#### WHAT NEEDS TO BE DONE
Copy the records below word for word, from the first line through the line containing "Reading: kWh 68467", with both ends included. Omit the pictures from your copy.

[Stored data entries]

* * * * *

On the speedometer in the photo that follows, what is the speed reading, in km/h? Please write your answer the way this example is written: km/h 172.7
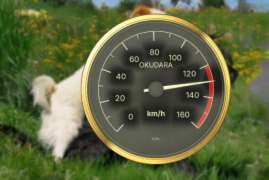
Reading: km/h 130
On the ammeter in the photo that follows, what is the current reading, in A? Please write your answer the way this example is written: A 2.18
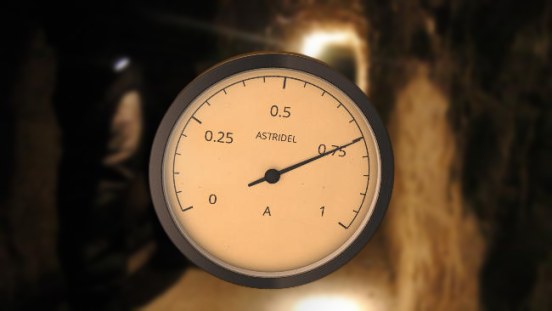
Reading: A 0.75
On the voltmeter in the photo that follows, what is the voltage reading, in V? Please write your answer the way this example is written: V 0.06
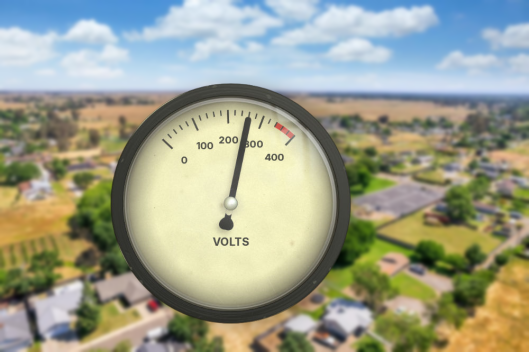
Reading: V 260
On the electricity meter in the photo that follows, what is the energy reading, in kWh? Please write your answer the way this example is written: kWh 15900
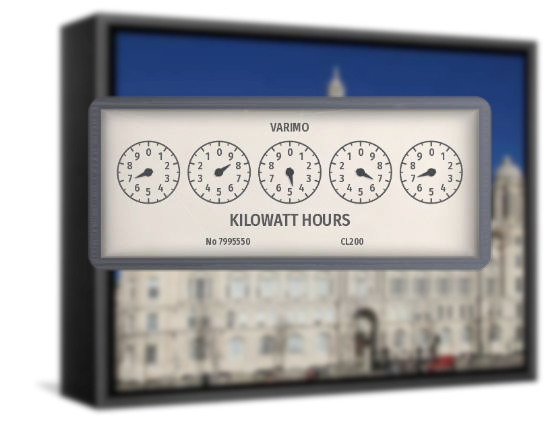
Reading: kWh 68467
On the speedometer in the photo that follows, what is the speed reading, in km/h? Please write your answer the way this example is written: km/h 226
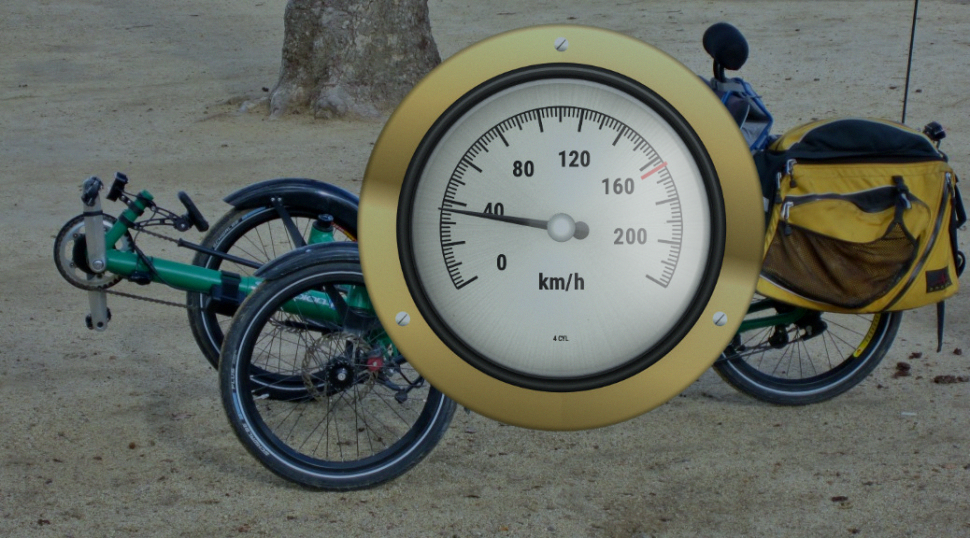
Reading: km/h 36
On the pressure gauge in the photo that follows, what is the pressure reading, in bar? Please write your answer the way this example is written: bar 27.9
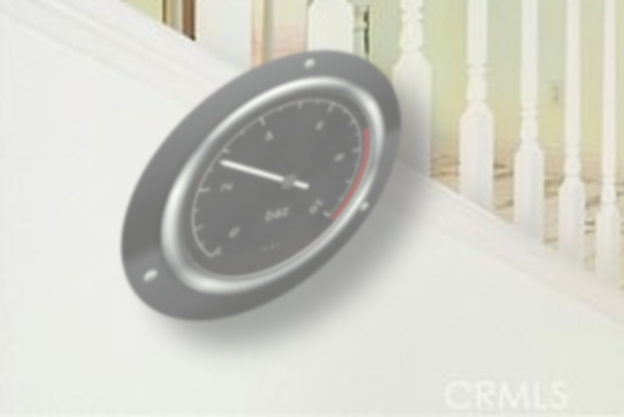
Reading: bar 2.75
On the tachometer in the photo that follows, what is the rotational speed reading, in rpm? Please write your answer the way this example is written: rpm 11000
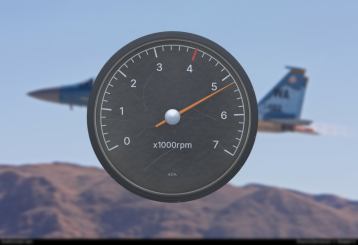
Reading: rpm 5200
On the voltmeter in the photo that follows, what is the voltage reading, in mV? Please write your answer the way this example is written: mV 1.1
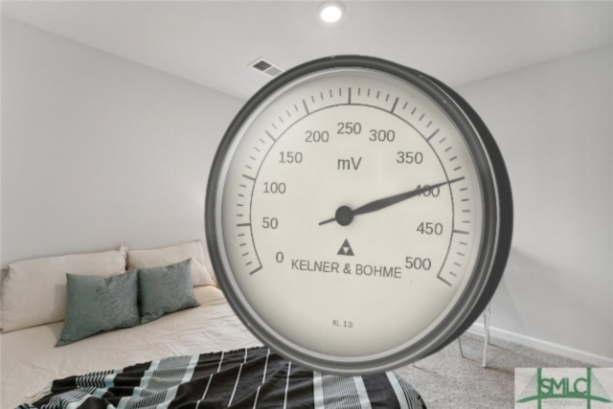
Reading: mV 400
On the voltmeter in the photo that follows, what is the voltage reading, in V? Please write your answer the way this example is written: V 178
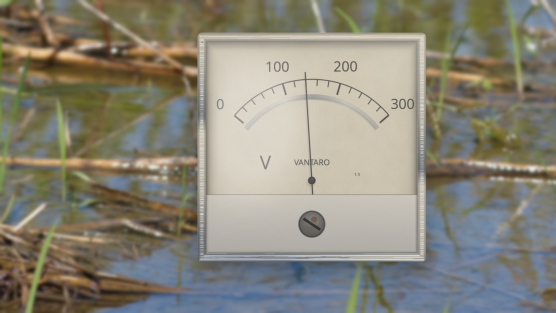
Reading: V 140
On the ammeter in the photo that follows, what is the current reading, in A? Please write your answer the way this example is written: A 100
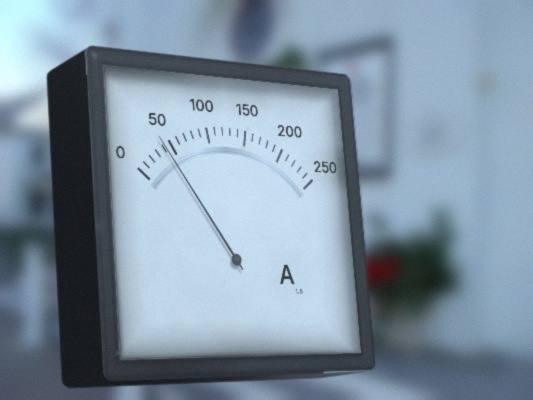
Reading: A 40
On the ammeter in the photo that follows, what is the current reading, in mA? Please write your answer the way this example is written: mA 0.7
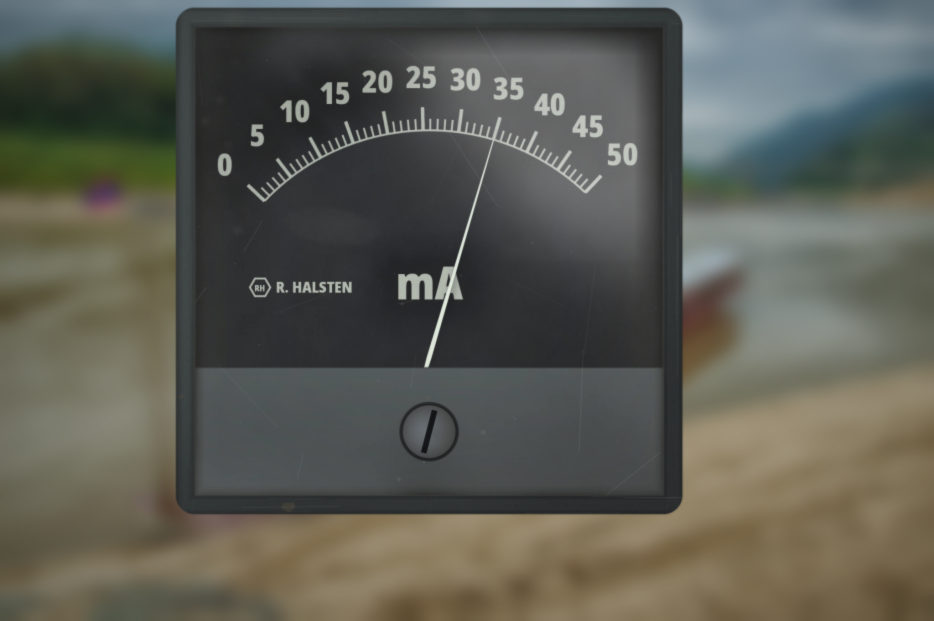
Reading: mA 35
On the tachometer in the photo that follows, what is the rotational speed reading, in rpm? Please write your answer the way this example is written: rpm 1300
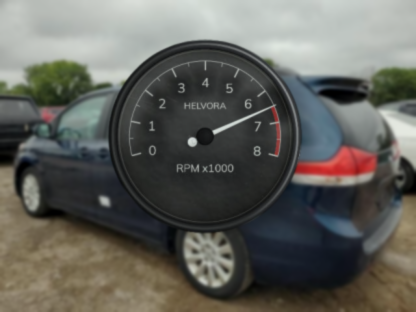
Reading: rpm 6500
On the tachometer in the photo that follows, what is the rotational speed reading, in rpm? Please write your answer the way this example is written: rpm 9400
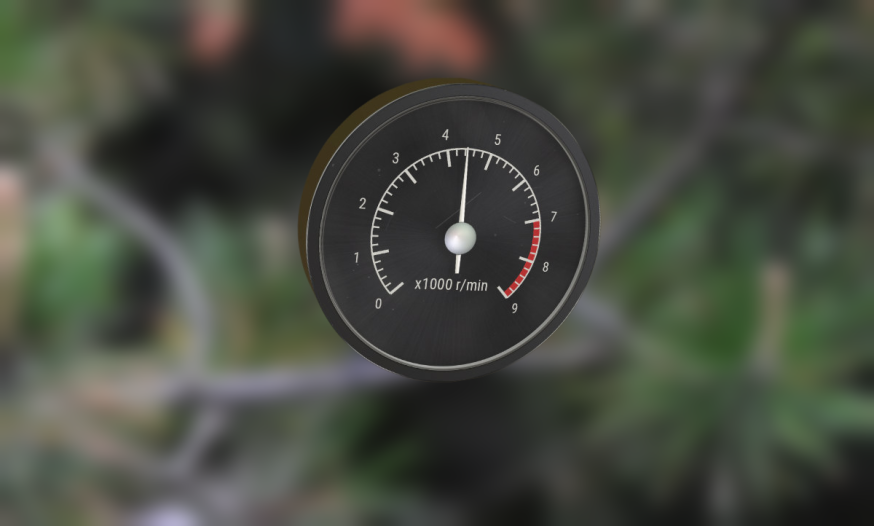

* * * * *

#### ANSWER SPACE
On the speedometer in the photo that follows, what is the speed reading, in km/h? Please write your answer the way this example is written: km/h 172.7
Reading: km/h 130
On the ammeter in the photo that follows, what is the current reading, in A? Please write your answer the way this example is written: A 2.18
Reading: A 0.75
On the voltmeter in the photo that follows, what is the voltage reading, in V? Please write your answer the way this example is written: V 0.06
Reading: V 260
On the electricity meter in the photo that follows, what is the energy reading, in kWh? Please write your answer the way this example is written: kWh 15900
Reading: kWh 68467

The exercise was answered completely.